Input: arr1=[1,5,3,6,7], arr2=[1,3,2,4] → Output: 1
Input: arr1=[1,5,3,6,7], arr2=[4,3,1] → Output: 2
Input: arr1=[1,5,3,6,7], arr2=[1,6,3,3] → Output: -1
DP with sorted arr2. dp[v] = min ops to make arr1[0..i] valid with arr1[i]=v.
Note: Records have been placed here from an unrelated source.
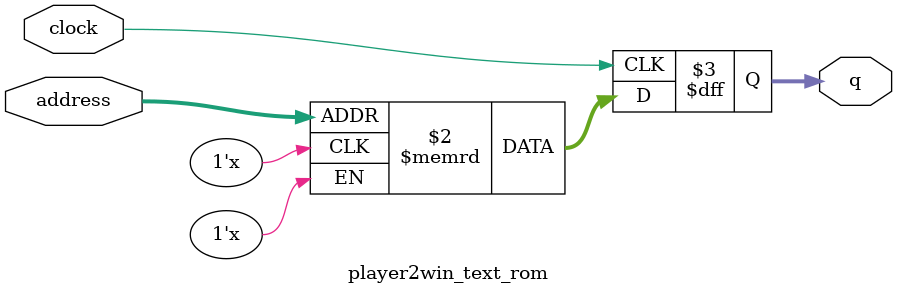
<source format=sv>
module player2win_text_rom (
	input logic clock,
	input logic [14:0] address,
	output logic [2:0] q
);

logic [2:0] memory [0:26999] /* synthesis ram_init_file = "./player2win_text/player2win_text.mif" */;

always_ff @ (posedge clock) begin
	q <= memory[address];
end

endmodule

</source>
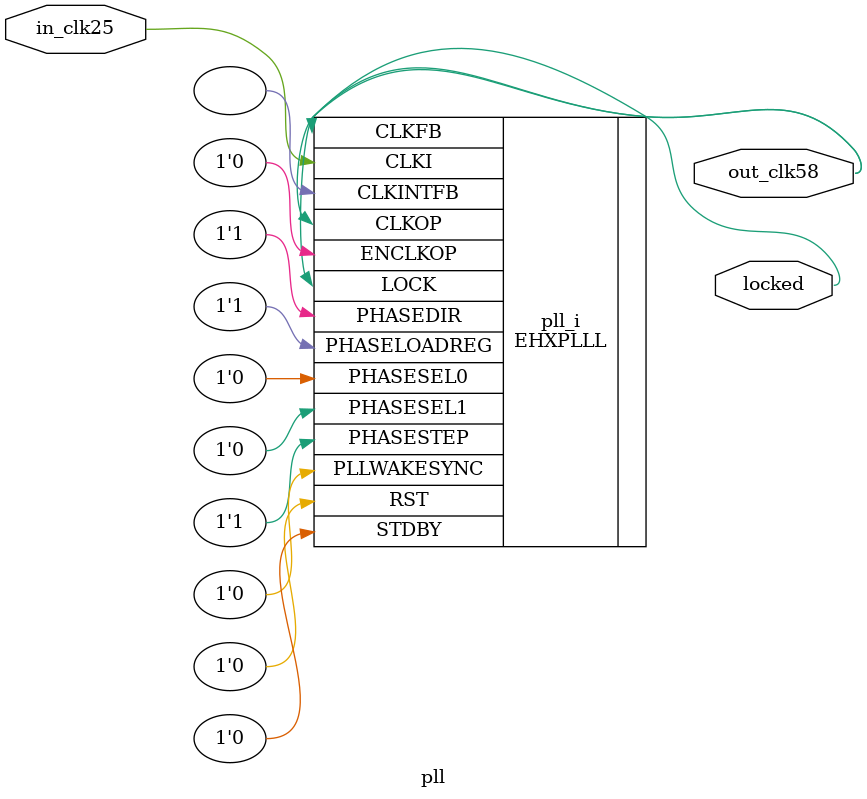
<source format=v>
module pll
(
    input in_clk25, // 25 MHz, 0 deg
    output out_clk58, // 58.3333 MHz, 0 deg
    output locked
);
(* FREQUENCY_PIN_CLKI="25" *)
(* FREQUENCY_PIN_CLKOP="58.3333" *)
(* ICP_CURRENT="12" *) (* LPF_RESISTOR="8" *) (* MFG_ENABLE_FILTEROPAMP="1" *) (* MFG_GMCREF_SEL="2" *)
EHXPLLL #(
        .PLLRST_ENA("DISABLED"),
        .INTFB_WAKE("DISABLED"),
        .STDBY_ENABLE("DISABLED"),
        .DPHASE_SOURCE("DISABLED"),
        .OUTDIVIDER_MUXA("DIVA"),
        .OUTDIVIDER_MUXB("DIVB"),
        .OUTDIVIDER_MUXC("DIVC"),
        .OUTDIVIDER_MUXD("DIVD"),
        .CLKI_DIV(3),
        .CLKOP_ENABLE("ENABLED"),
        .CLKOP_DIV(11),
        .CLKOP_CPHASE(5),
        .CLKOP_FPHASE(0),
        .FEEDBK_PATH("CLKOP"),
        .CLKFB_DIV(7)
    ) pll_i (
        .RST(1'b0),
        .STDBY(1'b0),
        .CLKI(in_clk25),
        .CLKOP(out_clk58),
        .CLKFB(out_clk58),
        .CLKINTFB(),
        .PHASESEL0(1'b0),
        .PHASESEL1(1'b0),
        .PHASEDIR(1'b1),
        .PHASESTEP(1'b1),
        .PHASELOADREG(1'b1),
        .PLLWAKESYNC(1'b0),
        .ENCLKOP(1'b0),
        .LOCK(locked)
	);
endmodule

</source>
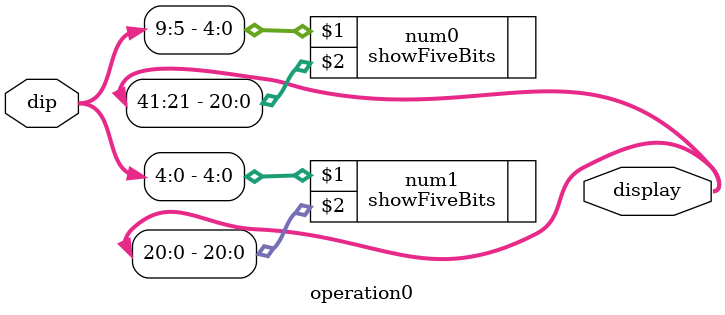
<source format=v>
`timescale 1ns / 1ps
module operation0(
    input [9:0] dip,
    output [41:0] display
    );

showFiveBits num0(dip[9:5], display[41:21]);
showFiveBits num1(dip[4:0], display[20:0]);


endmodule

</source>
Use TreeMap for state transitions.
- Sort and deduplicate arr2
- dp is TreeMap: previous last value -> ops count
- For each arr1[i]: try keeping arr1[i] (if > prev) and replacing with each valid arr2 element
- Track new states in next dp
- Return minimum ops or -1 if empty
public int makeArrayIncreasing(int[] arr1, int[] arr2) {
Arrays.sort(arr2);
TreeMap<Integer, Integer> dp = new TreeMap<>();
dp.put(-1, 0);
for (int a : arr1) {
TreeMap<Integer, Integer> next = new TreeMap<>();
// Keep arr1[i] if possible
Map.Entry<Integer, Integer> lo = dp.lowerKey(a) != null ? dp.floorEntry(a-1) : null;
if (lo != null) next.merge(a, lo.getValue(), Math::min);
// Replace arr1[i] with something from arr2
for (Map.Entry<Integer, Integer> e : dp.entrySet()) {
int idx = Arrays.binarySearch(arr2, e.getKey() + 1);
if (idx < 0) idx = -idx - 1;
if (idx < arr2.length)
next.merge(arr2[idx], e.getValue() + 1, Math::min);
}
if (next.isEmpty()) return -1;
dp = next;
}
return Collections.min(dp.values());
}
- Time Complexity: O(n*m*log m)
- Space Complexity: O(m)